This exercise calls for a copy of every line in the listing below that carries the word "Define".

+--

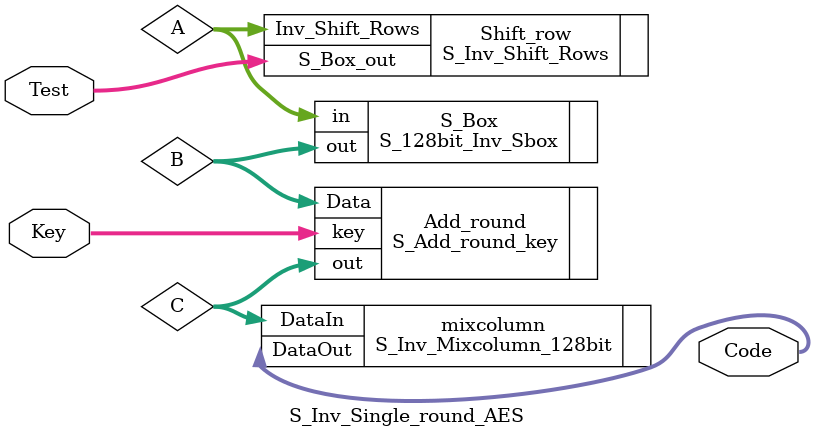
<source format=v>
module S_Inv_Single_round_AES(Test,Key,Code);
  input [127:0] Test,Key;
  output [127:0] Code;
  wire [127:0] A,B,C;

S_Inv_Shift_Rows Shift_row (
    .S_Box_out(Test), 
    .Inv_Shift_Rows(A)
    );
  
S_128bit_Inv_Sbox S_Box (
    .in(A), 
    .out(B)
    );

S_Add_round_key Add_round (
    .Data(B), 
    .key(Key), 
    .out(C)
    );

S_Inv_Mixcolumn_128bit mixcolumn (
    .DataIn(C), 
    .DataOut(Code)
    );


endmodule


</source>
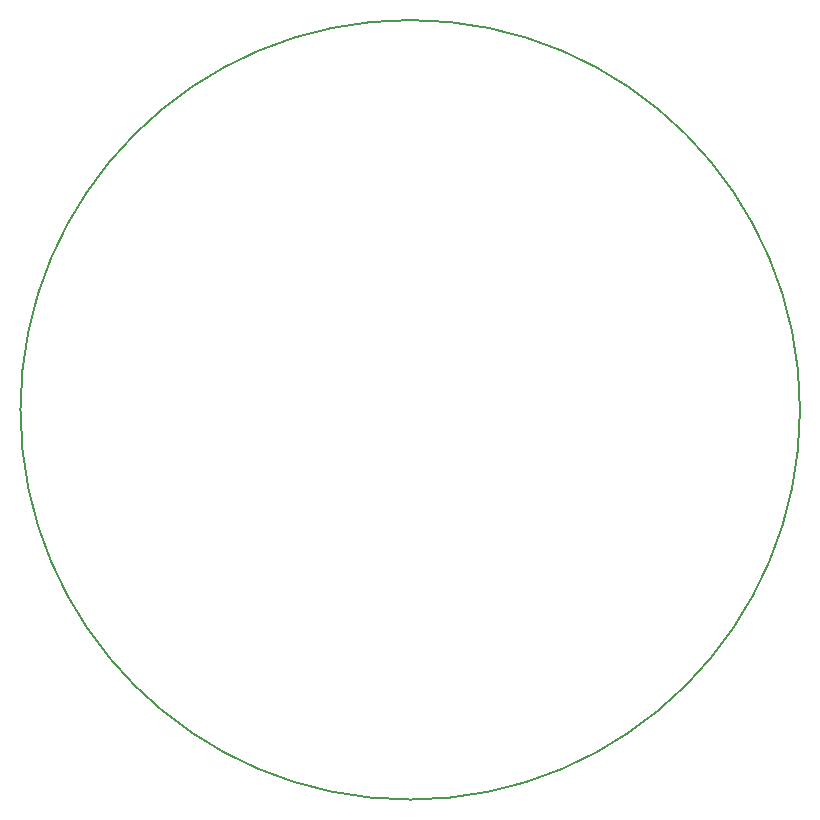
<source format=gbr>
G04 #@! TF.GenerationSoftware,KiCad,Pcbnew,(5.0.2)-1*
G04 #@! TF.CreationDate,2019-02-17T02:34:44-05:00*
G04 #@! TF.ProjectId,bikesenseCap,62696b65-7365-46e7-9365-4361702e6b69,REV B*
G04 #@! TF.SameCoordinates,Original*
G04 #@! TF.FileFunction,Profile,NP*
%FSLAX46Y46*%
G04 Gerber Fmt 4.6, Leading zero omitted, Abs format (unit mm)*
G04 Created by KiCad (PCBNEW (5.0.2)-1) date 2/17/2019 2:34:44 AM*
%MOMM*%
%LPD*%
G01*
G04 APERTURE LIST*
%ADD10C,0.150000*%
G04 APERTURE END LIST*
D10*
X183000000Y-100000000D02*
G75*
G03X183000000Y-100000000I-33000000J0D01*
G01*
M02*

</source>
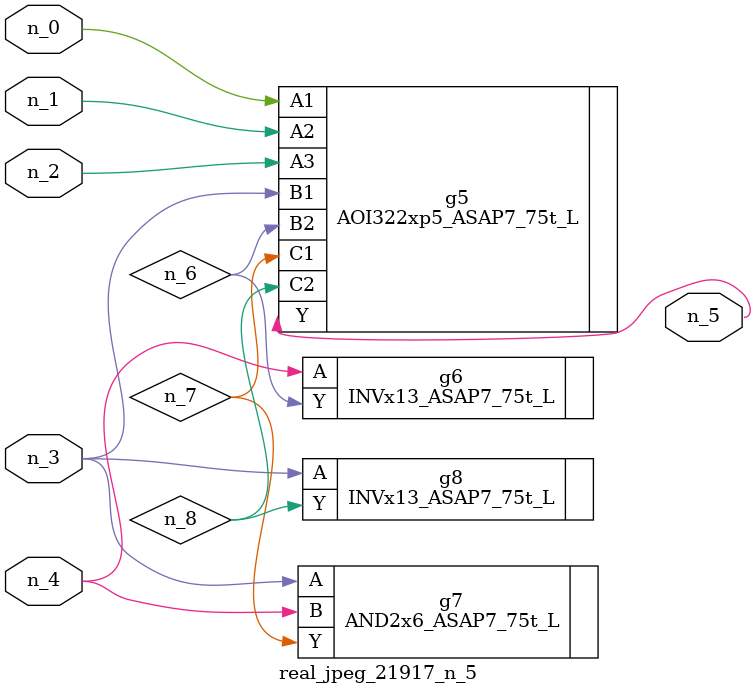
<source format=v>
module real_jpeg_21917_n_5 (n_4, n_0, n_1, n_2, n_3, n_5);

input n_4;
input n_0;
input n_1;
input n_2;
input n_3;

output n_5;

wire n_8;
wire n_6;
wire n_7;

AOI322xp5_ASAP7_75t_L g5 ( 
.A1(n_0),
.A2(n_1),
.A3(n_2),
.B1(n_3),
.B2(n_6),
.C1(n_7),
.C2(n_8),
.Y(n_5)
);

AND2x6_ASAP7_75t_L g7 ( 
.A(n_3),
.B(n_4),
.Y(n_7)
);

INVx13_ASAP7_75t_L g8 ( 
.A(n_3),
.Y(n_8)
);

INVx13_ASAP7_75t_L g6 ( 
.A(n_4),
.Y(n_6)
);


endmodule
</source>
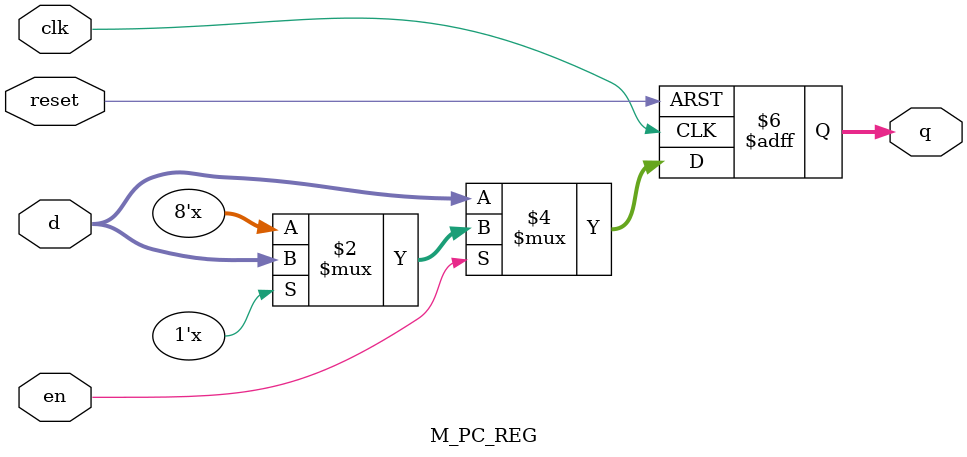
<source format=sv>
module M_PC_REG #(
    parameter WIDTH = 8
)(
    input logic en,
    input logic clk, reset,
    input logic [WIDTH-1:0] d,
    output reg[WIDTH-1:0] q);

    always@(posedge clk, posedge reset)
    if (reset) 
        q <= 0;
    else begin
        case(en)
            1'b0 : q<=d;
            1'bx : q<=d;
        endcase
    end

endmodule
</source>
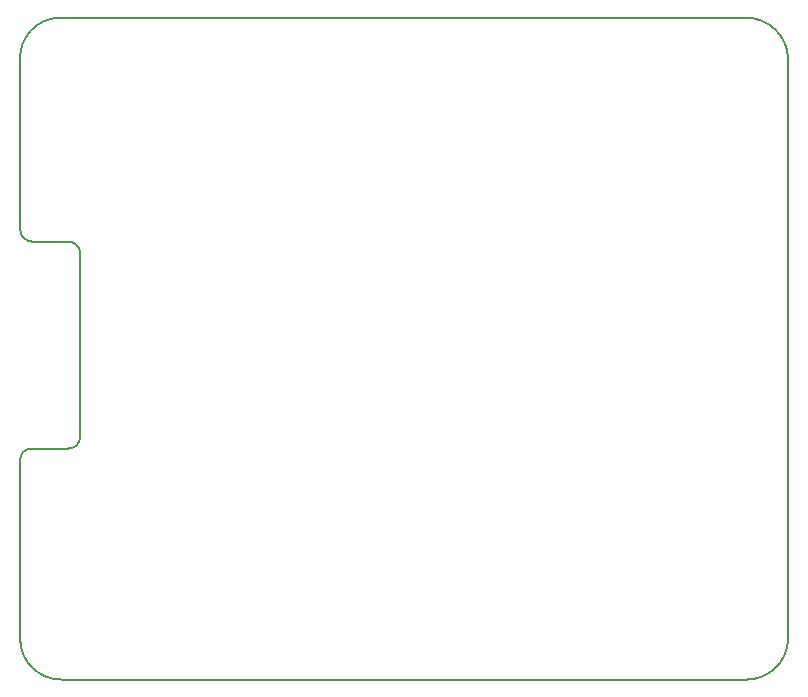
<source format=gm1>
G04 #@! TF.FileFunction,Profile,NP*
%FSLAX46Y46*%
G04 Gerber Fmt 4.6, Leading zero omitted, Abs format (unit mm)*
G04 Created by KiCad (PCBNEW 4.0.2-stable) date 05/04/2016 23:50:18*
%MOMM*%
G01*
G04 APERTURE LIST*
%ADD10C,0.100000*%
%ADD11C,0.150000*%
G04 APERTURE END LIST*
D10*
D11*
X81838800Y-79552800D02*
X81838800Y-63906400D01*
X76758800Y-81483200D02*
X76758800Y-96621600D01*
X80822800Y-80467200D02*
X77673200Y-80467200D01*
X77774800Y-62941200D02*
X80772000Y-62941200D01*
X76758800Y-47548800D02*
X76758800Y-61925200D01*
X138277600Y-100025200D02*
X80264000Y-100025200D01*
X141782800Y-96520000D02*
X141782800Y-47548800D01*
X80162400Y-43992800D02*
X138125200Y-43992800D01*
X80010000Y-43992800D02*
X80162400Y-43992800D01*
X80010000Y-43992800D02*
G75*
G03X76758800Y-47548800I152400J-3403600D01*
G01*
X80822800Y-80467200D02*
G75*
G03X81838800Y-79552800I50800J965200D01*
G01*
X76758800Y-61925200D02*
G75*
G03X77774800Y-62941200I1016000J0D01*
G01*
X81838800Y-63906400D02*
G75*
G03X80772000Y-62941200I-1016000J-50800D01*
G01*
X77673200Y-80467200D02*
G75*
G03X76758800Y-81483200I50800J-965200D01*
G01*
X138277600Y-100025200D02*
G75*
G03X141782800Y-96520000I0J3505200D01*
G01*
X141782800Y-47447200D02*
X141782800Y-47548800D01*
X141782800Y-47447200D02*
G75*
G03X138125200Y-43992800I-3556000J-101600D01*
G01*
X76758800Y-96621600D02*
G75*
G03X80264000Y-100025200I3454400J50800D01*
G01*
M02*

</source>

+--

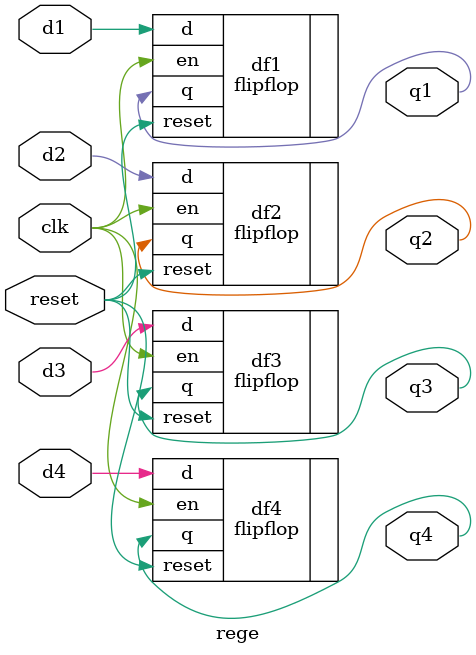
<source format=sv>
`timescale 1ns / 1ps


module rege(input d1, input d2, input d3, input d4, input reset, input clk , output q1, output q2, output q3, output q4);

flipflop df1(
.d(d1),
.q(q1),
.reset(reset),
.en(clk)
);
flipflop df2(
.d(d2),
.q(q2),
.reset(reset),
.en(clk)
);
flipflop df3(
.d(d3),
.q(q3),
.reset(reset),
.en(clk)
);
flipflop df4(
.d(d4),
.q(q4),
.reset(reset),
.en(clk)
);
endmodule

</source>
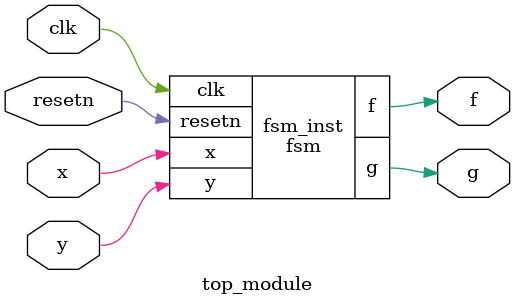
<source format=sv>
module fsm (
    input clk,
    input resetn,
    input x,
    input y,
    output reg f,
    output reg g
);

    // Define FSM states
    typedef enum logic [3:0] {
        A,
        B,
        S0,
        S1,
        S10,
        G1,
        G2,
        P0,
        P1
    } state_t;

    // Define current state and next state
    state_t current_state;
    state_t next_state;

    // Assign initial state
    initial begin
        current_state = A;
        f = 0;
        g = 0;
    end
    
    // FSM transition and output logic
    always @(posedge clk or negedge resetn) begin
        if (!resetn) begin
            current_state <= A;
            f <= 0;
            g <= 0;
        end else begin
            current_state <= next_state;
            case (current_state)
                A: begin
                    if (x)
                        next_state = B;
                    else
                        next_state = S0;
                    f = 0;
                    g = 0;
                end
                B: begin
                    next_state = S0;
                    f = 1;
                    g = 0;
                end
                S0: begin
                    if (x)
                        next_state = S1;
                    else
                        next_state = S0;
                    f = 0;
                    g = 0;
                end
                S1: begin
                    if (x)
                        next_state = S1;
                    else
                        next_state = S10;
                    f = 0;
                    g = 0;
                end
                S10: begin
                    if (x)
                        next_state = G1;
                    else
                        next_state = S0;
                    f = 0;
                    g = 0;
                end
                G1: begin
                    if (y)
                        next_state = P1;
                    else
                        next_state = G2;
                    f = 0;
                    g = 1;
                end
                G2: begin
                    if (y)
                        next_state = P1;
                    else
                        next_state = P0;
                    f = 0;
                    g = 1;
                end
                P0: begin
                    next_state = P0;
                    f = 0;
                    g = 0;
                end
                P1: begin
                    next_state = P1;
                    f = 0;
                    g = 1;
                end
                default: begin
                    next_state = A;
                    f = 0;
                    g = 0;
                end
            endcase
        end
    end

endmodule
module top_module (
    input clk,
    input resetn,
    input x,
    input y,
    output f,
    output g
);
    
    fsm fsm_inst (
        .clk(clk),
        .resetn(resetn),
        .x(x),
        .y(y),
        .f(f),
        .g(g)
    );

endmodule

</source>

+--

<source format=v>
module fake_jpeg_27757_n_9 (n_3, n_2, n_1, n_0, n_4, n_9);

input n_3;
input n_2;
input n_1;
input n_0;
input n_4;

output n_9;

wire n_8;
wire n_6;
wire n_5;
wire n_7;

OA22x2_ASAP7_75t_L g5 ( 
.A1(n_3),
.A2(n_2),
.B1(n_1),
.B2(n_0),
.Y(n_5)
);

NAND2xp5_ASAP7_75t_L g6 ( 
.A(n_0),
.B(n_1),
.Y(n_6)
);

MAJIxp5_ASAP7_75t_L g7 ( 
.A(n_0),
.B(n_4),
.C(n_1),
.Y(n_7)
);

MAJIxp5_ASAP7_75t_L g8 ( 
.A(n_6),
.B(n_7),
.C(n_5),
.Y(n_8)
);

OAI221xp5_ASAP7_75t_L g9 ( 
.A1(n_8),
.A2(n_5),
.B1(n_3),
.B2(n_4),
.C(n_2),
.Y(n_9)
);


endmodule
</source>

+--

[SOLUTION TO THIS TASK]
    // Define FSM states
    // Define current state and next state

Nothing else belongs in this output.